Required action: Print each item below verbatim, in the same order, without adding or dropping anything.

Provided data:
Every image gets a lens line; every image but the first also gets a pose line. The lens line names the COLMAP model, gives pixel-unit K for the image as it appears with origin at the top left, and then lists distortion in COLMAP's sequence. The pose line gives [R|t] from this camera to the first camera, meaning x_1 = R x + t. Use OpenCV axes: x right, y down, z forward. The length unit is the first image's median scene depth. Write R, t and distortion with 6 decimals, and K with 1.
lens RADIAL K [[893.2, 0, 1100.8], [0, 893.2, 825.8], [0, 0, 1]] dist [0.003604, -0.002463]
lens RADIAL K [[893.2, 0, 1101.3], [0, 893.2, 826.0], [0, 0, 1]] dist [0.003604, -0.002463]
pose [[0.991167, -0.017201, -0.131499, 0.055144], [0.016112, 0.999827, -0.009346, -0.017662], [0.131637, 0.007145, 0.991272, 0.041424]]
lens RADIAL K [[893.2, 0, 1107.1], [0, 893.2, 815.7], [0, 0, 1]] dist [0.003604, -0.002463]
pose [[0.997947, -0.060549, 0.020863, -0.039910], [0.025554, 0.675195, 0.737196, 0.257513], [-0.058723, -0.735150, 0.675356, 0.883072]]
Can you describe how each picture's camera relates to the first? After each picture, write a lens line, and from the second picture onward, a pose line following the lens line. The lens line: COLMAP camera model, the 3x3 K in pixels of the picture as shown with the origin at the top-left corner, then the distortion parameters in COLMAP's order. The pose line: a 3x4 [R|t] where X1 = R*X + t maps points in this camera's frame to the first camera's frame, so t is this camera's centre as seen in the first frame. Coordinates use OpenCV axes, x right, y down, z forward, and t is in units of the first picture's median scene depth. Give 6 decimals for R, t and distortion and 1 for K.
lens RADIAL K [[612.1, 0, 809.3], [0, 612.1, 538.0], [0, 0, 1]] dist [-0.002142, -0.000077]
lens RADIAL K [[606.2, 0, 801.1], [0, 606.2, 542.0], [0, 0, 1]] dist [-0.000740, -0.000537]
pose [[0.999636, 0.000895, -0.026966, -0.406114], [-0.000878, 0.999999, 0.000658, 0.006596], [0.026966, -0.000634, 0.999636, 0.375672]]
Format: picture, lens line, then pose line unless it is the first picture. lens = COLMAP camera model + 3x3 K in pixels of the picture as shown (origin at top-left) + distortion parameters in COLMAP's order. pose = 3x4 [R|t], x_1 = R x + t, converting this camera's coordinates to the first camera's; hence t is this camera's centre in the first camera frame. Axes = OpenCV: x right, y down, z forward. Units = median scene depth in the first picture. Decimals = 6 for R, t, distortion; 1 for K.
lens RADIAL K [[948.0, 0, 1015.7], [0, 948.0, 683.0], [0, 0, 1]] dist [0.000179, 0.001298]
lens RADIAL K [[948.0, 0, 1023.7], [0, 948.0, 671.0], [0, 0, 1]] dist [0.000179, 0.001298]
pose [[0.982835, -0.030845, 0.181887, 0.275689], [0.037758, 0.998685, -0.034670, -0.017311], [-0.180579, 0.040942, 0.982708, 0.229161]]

Response area:
Every image gets a lens line; every image but the first also gets a pose line. The lens line names the COLMAP model, gives pixel-unit K for the image as it appears with origin at the top left, and then lists distortion in COLMAP's sequence. The pose line gives [R|t] from this camera to the first camera, meaning x_1 = R x + t. Use OpenCV axes: x right, y down, z forward. The length unit is the first image's median scene depth. Write R, t and distortion with 6 decimals, and K with 1.
lens RADIAL K [[893.2, 0, 1100.8], [0, 893.2, 825.8], [0, 0, 1]] dist [0.003604, -0.002463]
lens RADIAL K [[893.2, 0, 1101.3], [0, 893.2, 826.0], [0, 0, 1]] dist [0.003604, -0.002463]
pose [[0.991167, -0.017201, -0.131499, 0.055144], [0.016112, 0.999827, -0.009346, -0.017662], [0.131637, 0.007145, 0.991272, 0.041424]]
lens RADIAL K [[893.2, 0, 1107.1], [0, 893.2, 815.7], [0, 0, 1]] dist [0.003604, -0.002463]
pose [[0.997947, -0.060549, 0.020863, -0.039910], [0.025554, 0.675195, 0.737196, 0.257513], [-0.058723, -0.735150, 0.675356, 0.883072]]
Can you describe how each picture's camera relates to the first? After each picture, write a lens line, and from the second picture onward, a pose line following the lens line. The lens line: COLMAP camera model, the 3x3 K in pixels of the picture as shown with the origin at the top-left corner, then the distortion parameters in COLMAP's order. The pose line: a 3x4 [R|t] where X1 = R*X + t maps points in this camera's frame to the first camera's frame, so t is this camera's centre as seen in the first frame. Coordinates use OpenCV axes, x right, y down, z forward, and t is in units of the first picture's median scene depth. Give 6 decimals for R, t and distortion and 1 for K.
lens RADIAL K [[612.1, 0, 809.3], [0, 612.1, 538.0], [0, 0, 1]] dist [-0.002142, -0.000077]
lens RADIAL K [[606.2, 0, 801.1], [0, 606.2, 542.0], [0, 0, 1]] dist [-0.000740, -0.000537]
pose [[0.999636, 0.000895, -0.026966, -0.406114], [-0.000878, 0.999999, 0.000658, 0.006596], [0.026966, -0.000634, 0.999636, 0.375672]]
Format: picture, lens line, then pose line unless it is the first picture. lens = COLMAP camera model + 3x3 K in pixels of the picture as shown (origin at top-left) + distortion parameters in COLMAP's order. pose = 3x4 [R|t], x_1 = R x + t, converting this camera's coordinates to the first camera's; hence t is this camera's centre in the first camera frame. Axes = OpenCV: x right, y down, z forward. Units = median scene depth in the first picture. Decimals = 6 for R, t, distortion; 1 for K.
lens RADIAL K [[948.0, 0, 1015.7], [0, 948.0, 683.0], [0, 0, 1]] dist [0.000179, 0.001298]
lens RADIAL K [[948.0, 0, 1023.7], [0, 948.0, 671.0], [0, 0, 1]] dist [0.000179, 0.001298]
pose [[0.982835, -0.030845, 0.181887, 0.275689], [0.037758, 0.998685, -0.034670, -0.017311], [-0.180579, 0.040942, 0.982708, 0.229161]]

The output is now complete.